Dipingere o Progettare...
- FiammaArt
- 10 apr 2019
- Tempo di lettura: 2 min
Aggiornamento: 18 nov 2024
Fin da bambina ho respirato il fascino dell’arte, girovagando tra le opere sempre diverse esposte alla Pandolfini Casa d’Aste. Vivere a Firenze, con il suo profumo romantico e rinascimentale, mi ha inevitabilmente inebriato. Sono cresciuta divisa tra la passione per la matematica e l’attrazione verso la costruzione, e già da piccola decisi di studiare architettura. Solo arrivando all’università, però, ho compreso quanto totalizzante fosse essere architetto: non una semplice professione, ma uno stato dell’essere. Qui, arte e creatività si fondono per tessere trama e ordito di una tela perfetta, cucita su misura per il committente. È un atto creativo che prende vita nel quotidiano, affrontando i limiti delle regole senza necessariamente dover combatterle.
Da bambina adoravo sperimentare. Ricordo ancora un pasticcio fatto un giorno, mescolando pittura e zucchero. Poi, nell’adolescenza, quella passione si affievolì, lasciando spazio alle classiche crisi esistenziali di una quindicenne. È stato solo durante gli studi universitari che ho ricominciato a dipingere con costanza, scoprendo l’arte della fusione dei colori. Non si trattava semplicemente di accostare nuance, ma di esplorare i contrasti chimici tra tecniche diverse: olio, acrilico, smalto, tempera, pigmenti e spray, ognuno con comportamenti unici e sorprendenti.
Con la tela, ho approfondito il concetto di Mies Van der Rohe, che attribuiva al vetro una connotazione materiale. Anche la mia tela ha presto iniziato a starmi stretta. Ispirata da Mondrian, dal coraggio istintivo di Pollock e dalle intuizioni di Kandinsky, ho iniziato a creare “contro-luce”, superando il limite della bidimensionalità del quadro.
Un quadro è tradizionalmente pensato come un elemento piatto, appeso o appoggiato alla parete. Questa idea mi infastidiva, come una spina nel fianco. Così, ho cominciato a sdraiare la tela, girarla, dipingere sui bordi e persino sul retro, arricchendola con oggetti per darle spessore. Infine, ho trovato il mio metodo preferito: stendere e nascondere colori su entrambi i lati della tela, per poi proiettarli attraverso la luce.

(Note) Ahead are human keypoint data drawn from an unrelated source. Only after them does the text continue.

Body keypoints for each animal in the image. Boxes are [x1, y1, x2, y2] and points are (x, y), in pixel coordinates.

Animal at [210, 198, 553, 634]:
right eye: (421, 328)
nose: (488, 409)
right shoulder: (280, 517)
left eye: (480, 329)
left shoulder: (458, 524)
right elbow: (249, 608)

Così, l’immagine si rivela non sulla superficie, ma nell’aria, attraverso la tela stessa.
Un quadro, allora, smette di essere solo un oggetto bidimensionale: diventa luce, profondità e materia viva.

Nel mio intento ogni "committente", ogni persona che potrà "fruire" del quadro, dovrà poter esporre l'opera nella massima libertà della propria lettura. A questa potrà essere donata una tridimensionalità allorché esposto con una luce sul fronte o sul retro della tela come prima anticipato. Anche in questo caso sta al "lettore" decidere cosa sia fronte e cosa retro. La mia visione è ciò che, come scrittore, imprimo sul foglio; non sono assolutamente oggettiva anzi, creo emozioni, creo ritratti del carattere e delle emozioni delle persone. Per questo motivo tendo a mettere in controluce le mie opere; prediligo fra tutti il sole diretto.

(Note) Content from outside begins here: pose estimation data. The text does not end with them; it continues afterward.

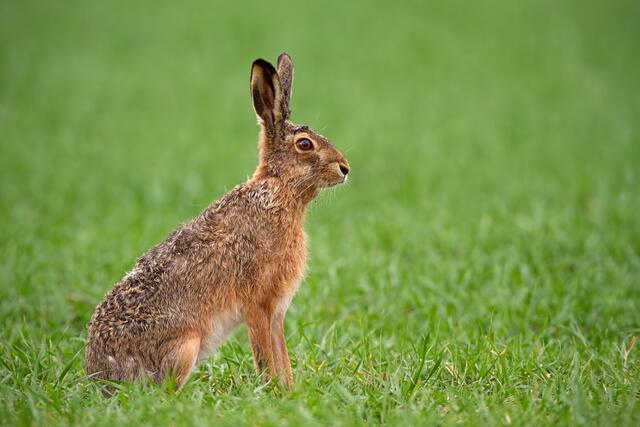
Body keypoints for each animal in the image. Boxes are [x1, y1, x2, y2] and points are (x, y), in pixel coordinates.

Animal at [85, 52, 350, 391]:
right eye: (305, 144)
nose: (345, 168)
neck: (278, 189)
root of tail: (100, 376)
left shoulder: (277, 310)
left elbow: (281, 355)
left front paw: (288, 390)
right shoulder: (258, 304)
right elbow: (266, 355)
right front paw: (273, 391)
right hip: (186, 346)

Non ho una formazione particolare in merito alle tecniche di disegno, sono miei personali tentativi dettati dalla curiosità del momento. Vivo scoprendo giorno dopo giorno come il colore si mescola o meno, quanta trasparenza o corposità lascia, misto tra tela, oggetti e carta. Vivo l'emozione e la elaboro come la mia immaginazione perdutamente razionale la trasforma in linee, sfumature e pennellate. L'eterna passione dello sperimentare, del diventare un tutt'uno con la tela, diventare opera senza esserlo, darle una parte di me, una mia emozione espressa a gran voce.